The construction of St. John's Church was the result of the residents of Powell River pooling their resources together to build a nondenominational place of worship.
The Powell River Company had a policy of keeping itself removed from the community's religious activities. Nevertheless, they made a substantial donation in order to have the church completed.
St. John's was built in 1913 in a traditional Gothic Revival style. Added to the facade of the church are "craftsman brackets", these being the significant feature of most Powell River homes of the time. St. John's was the only nonresidential structure to incorporate their use. The brackets can be seen particularly clearly in this early photograph. There are a total of six brackets, three appearing to support each of the two eaves.
A unique feature of the architecture of St. John's is the inlaid wood arch above the entrance doors. The style is of Moorish origin, usually found in Moslem mosques. Uncertain as to the reason for the choice of entrance, we do know that the effect of the design is to give an open, expansive, light and airy feel.

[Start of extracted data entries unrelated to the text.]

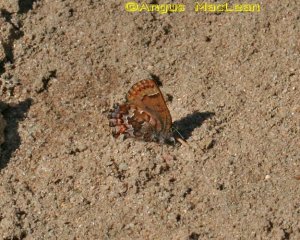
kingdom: Animalia
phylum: Arthropoda
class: Insecta
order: Lepidoptera
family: Lycaenidae
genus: Incisalia
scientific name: Incisalia niphon
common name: Eastern Pine Elfin
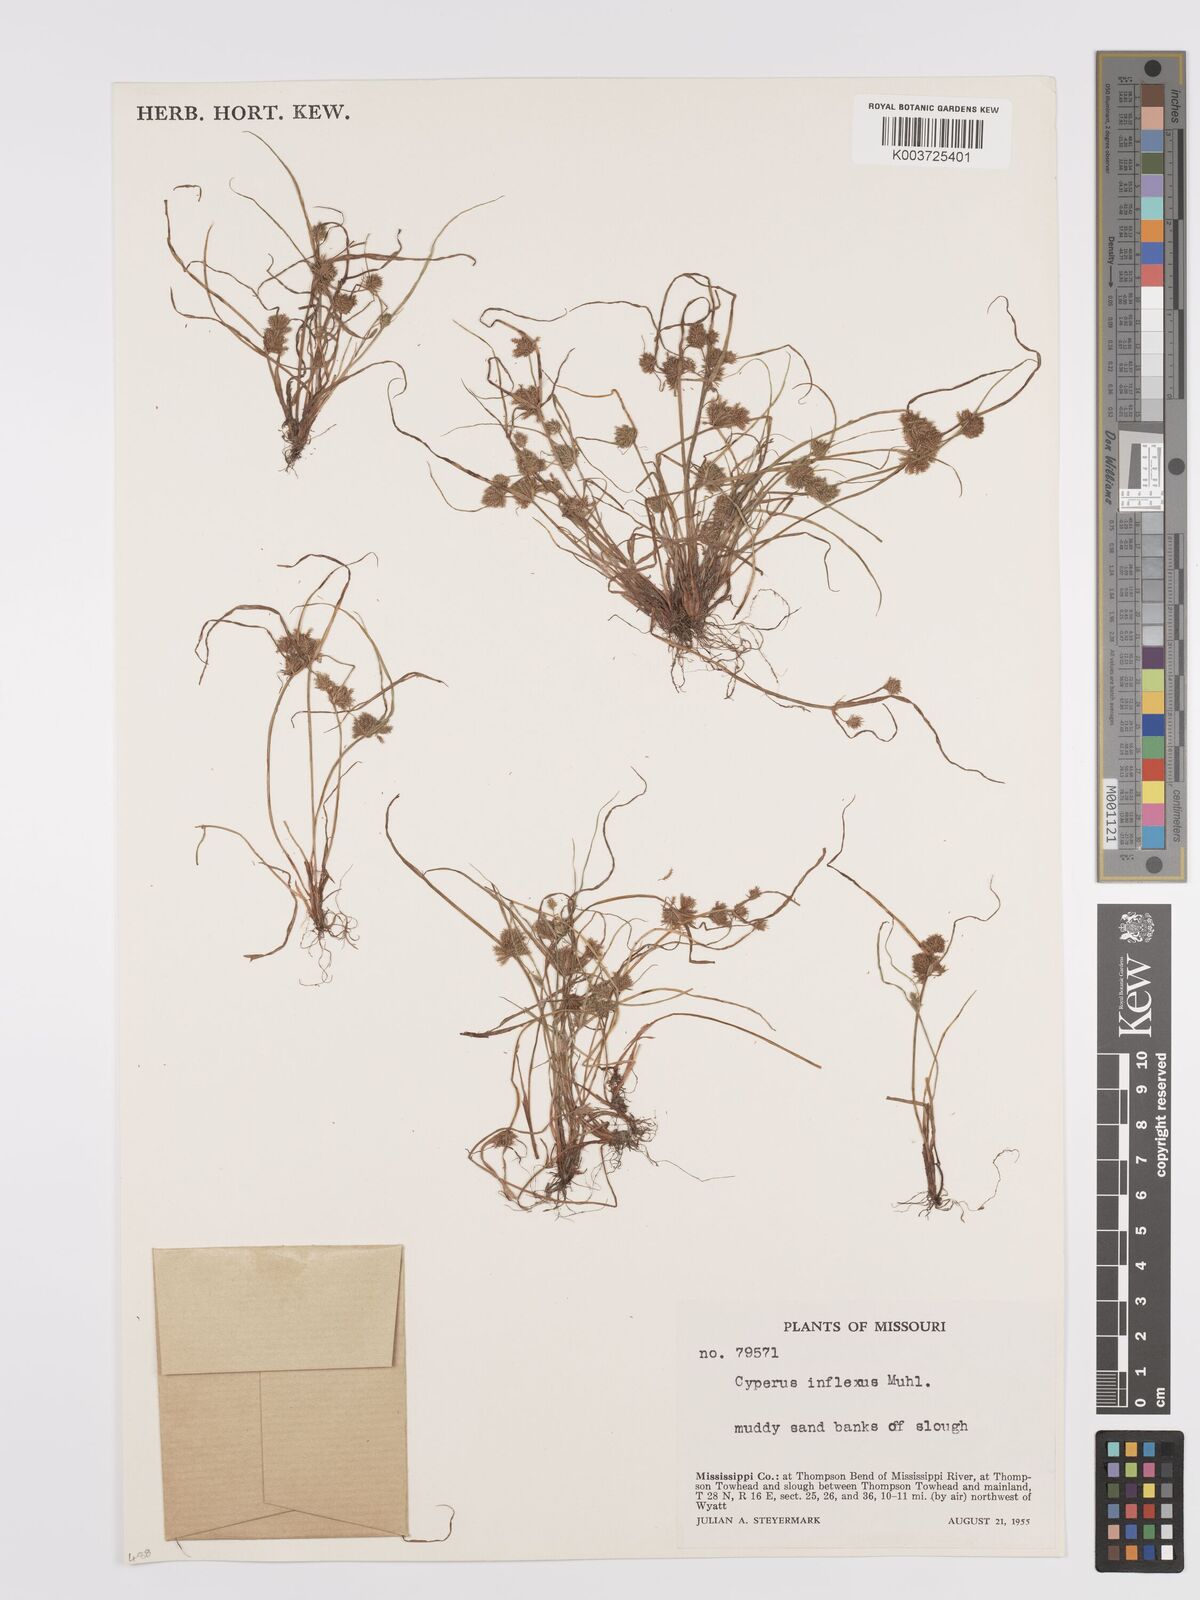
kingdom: Plantae
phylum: Tracheophyta
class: Liliopsida
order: Poales
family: Cyperaceae
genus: Cyperus
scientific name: Cyperus squarrosus
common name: Awned cyperus
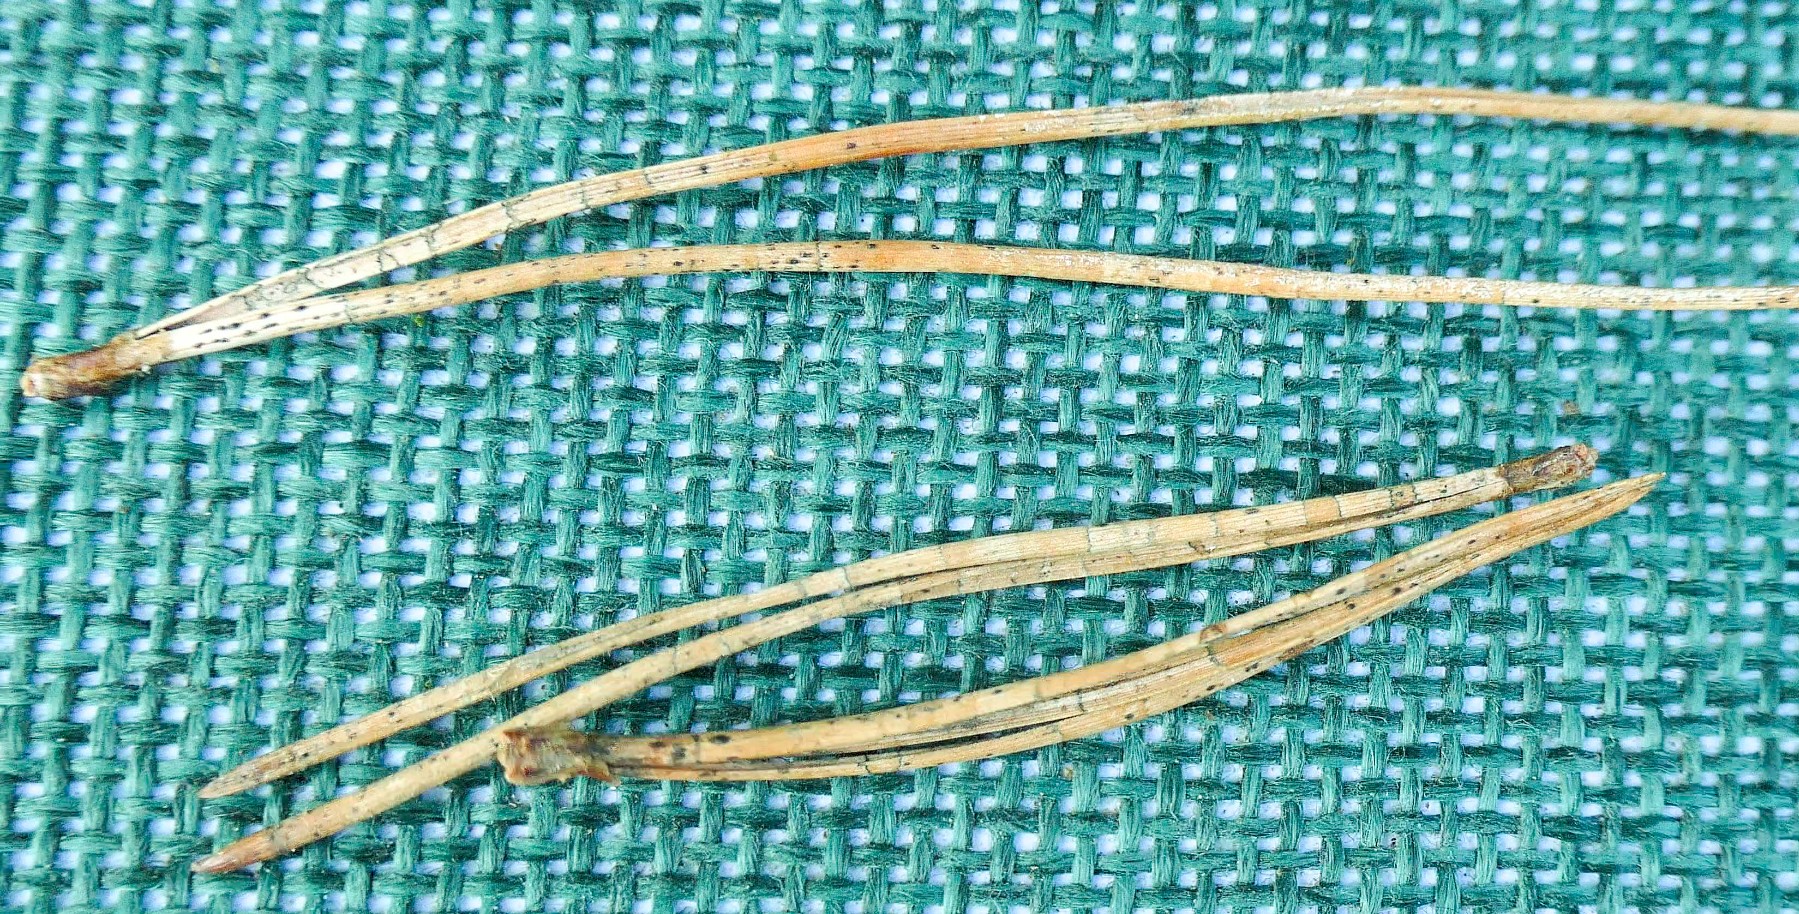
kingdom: Fungi
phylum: Ascomycota
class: Leotiomycetes
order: Rhytismatales
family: Rhytismataceae
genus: Lophodermium
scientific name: Lophodermium pinastri
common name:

As the church catered to a number of denominations it may have chosen this feature as the best way to make everyone feel that St. John's was their own place of worship regardless of denomination. Having remained a multi-sectarian church since 1911, St. John's resisted joining the fledgling United Church of Canada movement of 1924 as it had always acted under similar precepts. In 1951, however, it did join and was renamed St. John's United Church.